Machine Learning in the Bandit Setting: Algorithms, Evaluation, and Case
Much of machine-learning research is about discovering
patterns---building intelligent agents that learn to predict future
accurately from historical data. While this paradigm has been extremely
successful in numerous applications, complex real-world problems such as
content recommendation on the Internet often require the agents to learn
to act optimally through autonomous interaction with the world they live
in, a problem known as reinforcement learning.
Using a news recommendation module on Yahoo!'s front page as a running
example, the majority of the talk focuses on the special case of
contextual bandits that have gained substantial interests recently due
to their broad applications. We will highlight a fundamental challenge
known as the exploration/exploitation tradeoff, present a few newly
developed algorithms with strong theoretical guarantees, and demonstrate
their empirical effectiveness for personalizing content recommendation
at Yahoo!. At the end of the talk, we will also summarize (briefly) our
earlier work on provably data-efficient algorithms for more general
reinforcement-learning problems modeled as Markov decision processes.
Lihong Li is a Research Scientist in the Machine Learning group at Yahoo! Research. He obtained a PhD degree in Computer Science from Rutgers University, advised by Michael Littman.

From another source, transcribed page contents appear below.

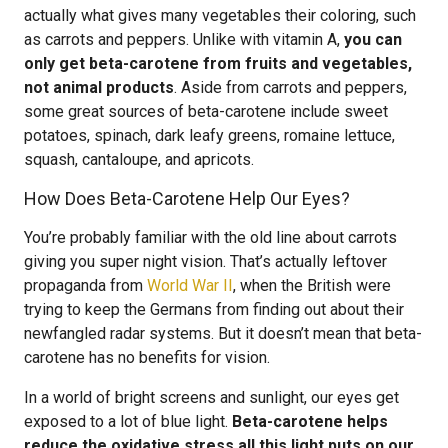
actually what gives many vegetables their coloring, such
as carrots and peppers. Unlike with vitamin A,
you can
only get beta-carotene from fruits and vegetables,
not animal products
. Aside from carrots and peppers,
some great sources of beta-carotene include sweet
potatoes, spinach, dark leafy greens, romaine lettuce,
squash, cantaloupe, and apricots.
How Does Beta-Carotene Help Our Eyes?
You’re probably familiar with the old line about carrots
giving you super night vision. That’s actually leftover
propaganda from
World War II
, when the British were
trying to keep the Germans from finding out about their
newfangled radar systems. But it doesn’t mean that beta-
carotene has no benefits for vision.
In a world of bright screens and sunlight, our eyes get
exposed to a lot of blue light.
Beta-carotene helps
reduce the oxidative stress all this light puts on our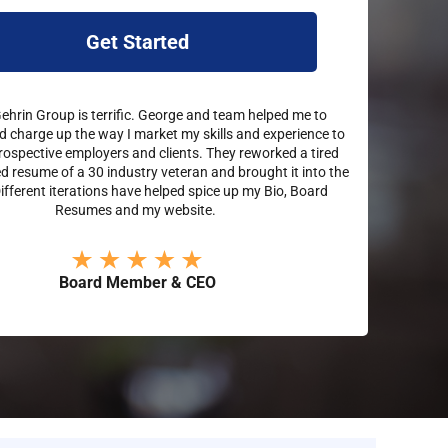
Get Started
hrin Group is terrific. George and team helped me to
d charge up the way I market my skills and experience to
rospective employers and clients. They reworked a tired
 resume of a 30 industry veteran and brought it into the
Different iterations have helped spice up my Bio, Board
Resumes and my website.
Board Member & CEO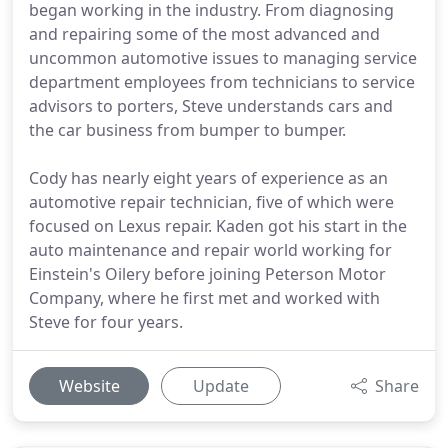
began working in the industry. From diagnosing
and repairing some of the most advanced and
uncommon automotive issues to managing service
department employees from technicians to service
advisors to porters, Steve understands cars and
the car business from bumper to bumper.
Cody has nearly eight years of experience as an
automotive repair technician, five of which were
focused on Lexus repair. Kaden got his start in the
auto maintenance and repair world working for
Einstein's Oilery before joining Peterson Motor
Company, where he first met and worked with
Steve for four years.
Website
Update
Share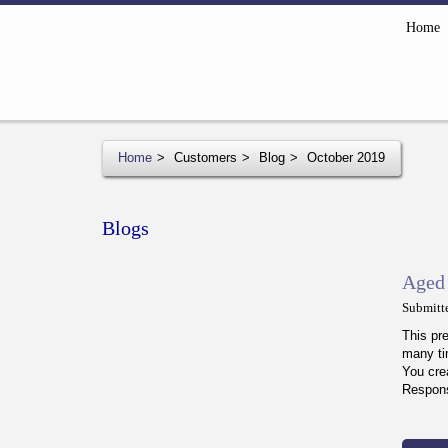
Home
Home
Customers
Blog
October 2019
Blogs
Aged 
Submitt
This pr
many ti
You cre
Respons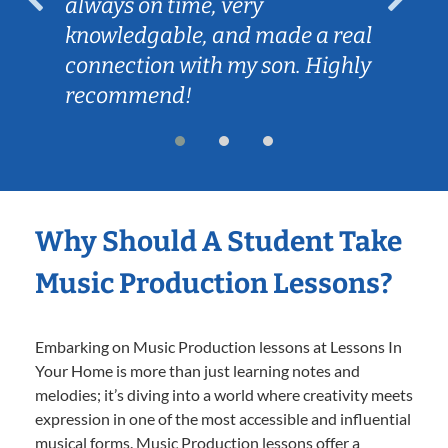
always on time, very
knowledgable, and made a real
connection with my son. Highly
recommend!
Why Should A Student Take
Music Production Lessons?
Embarking on Music Production lessons at Lessons In
Your Home is more than just learning notes and
melodies; it’s diving into a world where creativity meets
expression in one of the most accessible and influential
musical forms. Music Production lessons offer a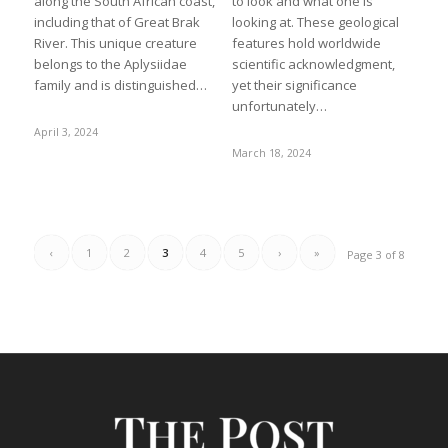
along the South African coast,
to look and what one is
including that of Great Brak
looking at. These geological
River. This unique creature
features hold worldwide
belongs to the Aplysiidae
scientific acknowledgment,
family and is distinguished…
yet their significance
unfortunately…
April 3, 2024
March 18, 2024
‹
1
2
3
4
5
›
»
Page 3 of 8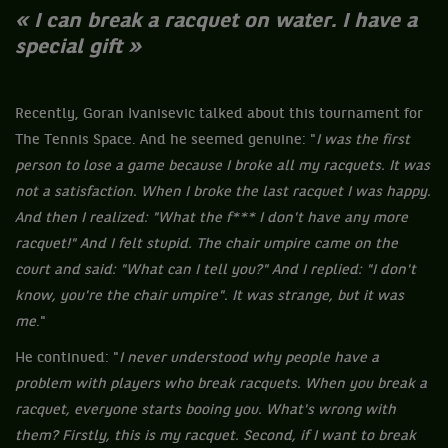
« I can break a racquet on water. I have a
special gift »
Recently, Goran Ivanisevic talked about this tournament for
The Tennis Space. And he seemed genuine: "
I was the first
person to lose a game because I broke all my racquets. It was
not a satisfaction. When I broke the last racquet I was happy.
And then I realized: "What the f*** I don't have any more
racquet!" And I felt stupid. The chair umpire came on the
court and said: "What can I tell you?" And I replied: "I don't
know, you're the chair umpire". It was strange, but it was
me
."
He continued: "
I ​​never understood why people have a
problem with players who break racquets. When you break a
racquet, everyone starts booing you. What's wrong with
them? Firstly, this is my racquet. Second, if I want to break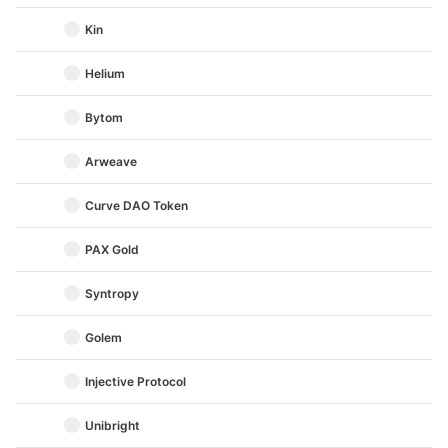
Kin
Helium
Bytom
Arweave
Curve DAO Token
PAX Gold
Syntropy
Golem
Injective Protocol
Unibright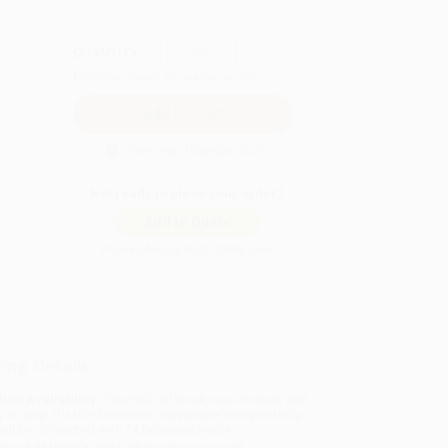
QUANTITY:
Minimum Order:
25
copies per title
Secure Transaction
Not ready to place your order?
Add to Quote
Prices change daily. Order now!
ing Details
uct Availability:
Typically, all books are in stock and
y to ship. If a title becomes unavailable unexpectedly,
will be contacted with 24 business hours.
dard Shipping:
FREE Shipping via ground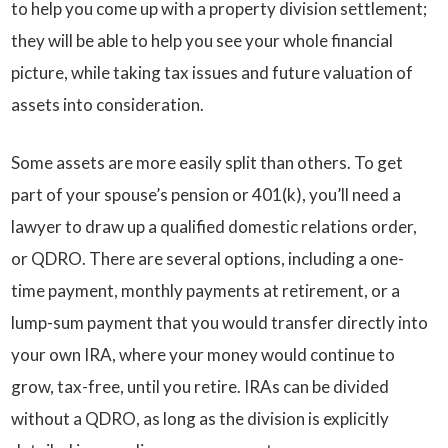
to help you come up with a property division settlement;
they will be able to help you see your whole financial
picture, while taking tax issues and future valuation of
assets into consideration.
Some assets are more easily split than others. To get
part of your spouse’s pension or 401(k), you’ll need a
lawyer to draw up a qualified domestic relations order,
or QDRO. There are several options, including a one-
time payment, monthly payments at retirement, or a
lump-sum payment that you would transfer directly into
your own IRA, where your money would continue to
grow, tax-free, until you retire. IRAs can be divided
without a QDRO, as long as the division is explicitly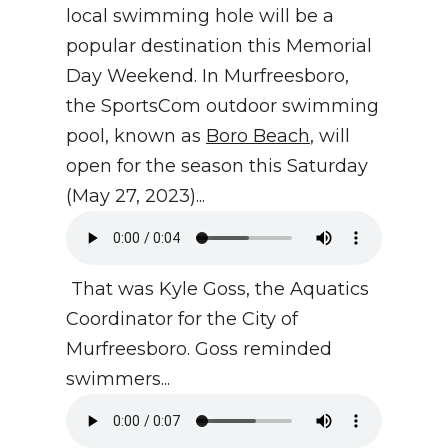
local swimming hole will be a
popular destination this Memorial
Day Weekend. In Murfreesboro,
the SportsCom outdoor swimming
pool, known as
Boro Beach
, will
open for the season this Saturday
(May 27, 2023)...
That was Kyle Goss, the Aquatics
Coordinator for the City of
Murfreesboro. Goss reminded
swimmers...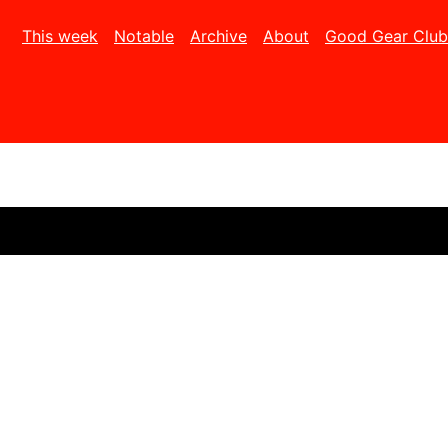
This week
Notable
Archive
About
Good Gear Club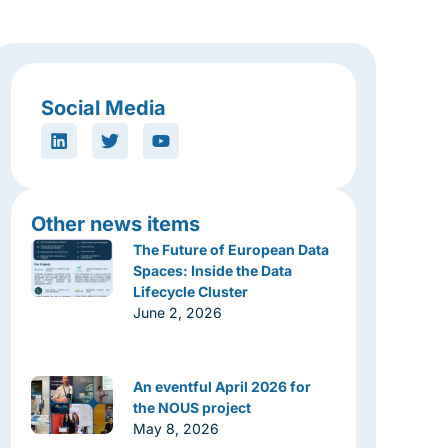
Social Media
Other news items
The Future of European Data
Spaces: Inside the Data
Lifecycle Cluster
June 2, 2026
An eventful April 2026 for
the NOUS project
May 8, 2026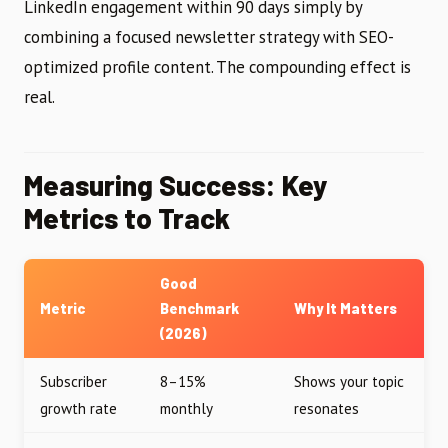
LinkedIn engagement within 90 days simply by
combining a focused newsletter strategy with SEO-
optimized profile content. The compounding effect is
real.
Measuring Success: Key
Metrics to Track
Good
Metric
Benchmark
Why It Matters
(2026)
Subscriber
8–15%
Shows your topic
growth rate
monthly
resonates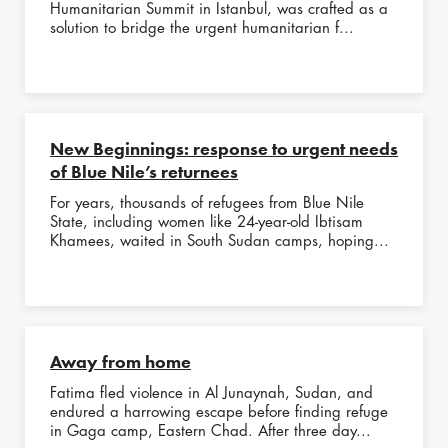
Humanitarian Summit in Istanbul, was crafted as a
solution to bridge the urgent humanitarian f...
New Beginnings: response to urgent needs
of Blue Nile’s returnees
For years, thousands of refugees from Blue Nile
State, including women like 24-year-old Ibtisam
Khamees, waited in South Sudan camps, hoping...
Away from home
Fatima fled violence in Al Junaynah, Sudan, and
endured a harrowing escape before finding refuge
in Gaga camp, Eastern Chad. After three day...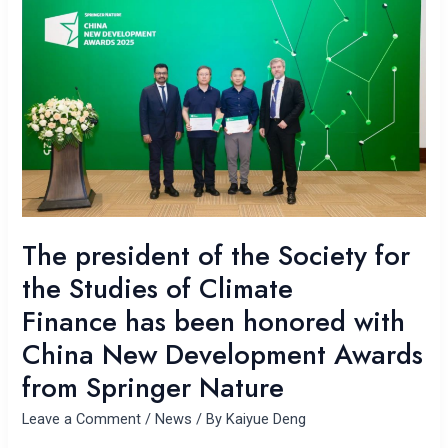
president
of
the
Society
for
the
Studies
of
Climate
Finance has
been
The president of the Society for
honored
the Studies of Climate
with
Finance has been honored with
China
New
China New Development Awards
Development
from Springer Nature
Awards
from
Leave a Comment
/
News
/ By
Kaiyue Deng
Springer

Before that, he obtained a MSc degree from the University of Alberta, advised by Vadim Bulitko and Russell Greiner, and BE from the Tsinghua University. In the summers of 2006-2008, he enjoyed interning at Google, Yahoo! Research, and AT&T Shannon Labs, respectively. His main research interests are in machine learning with interaction, including reinforcement learning, multi-armed bandits, online learning, active learning, and their numerous applications on the Internet. He is the winner of an ICML'08 Best Student Paper Award, a WSDM'11 Best Paper Award, and an AISTATS'11 Notable Paper Award.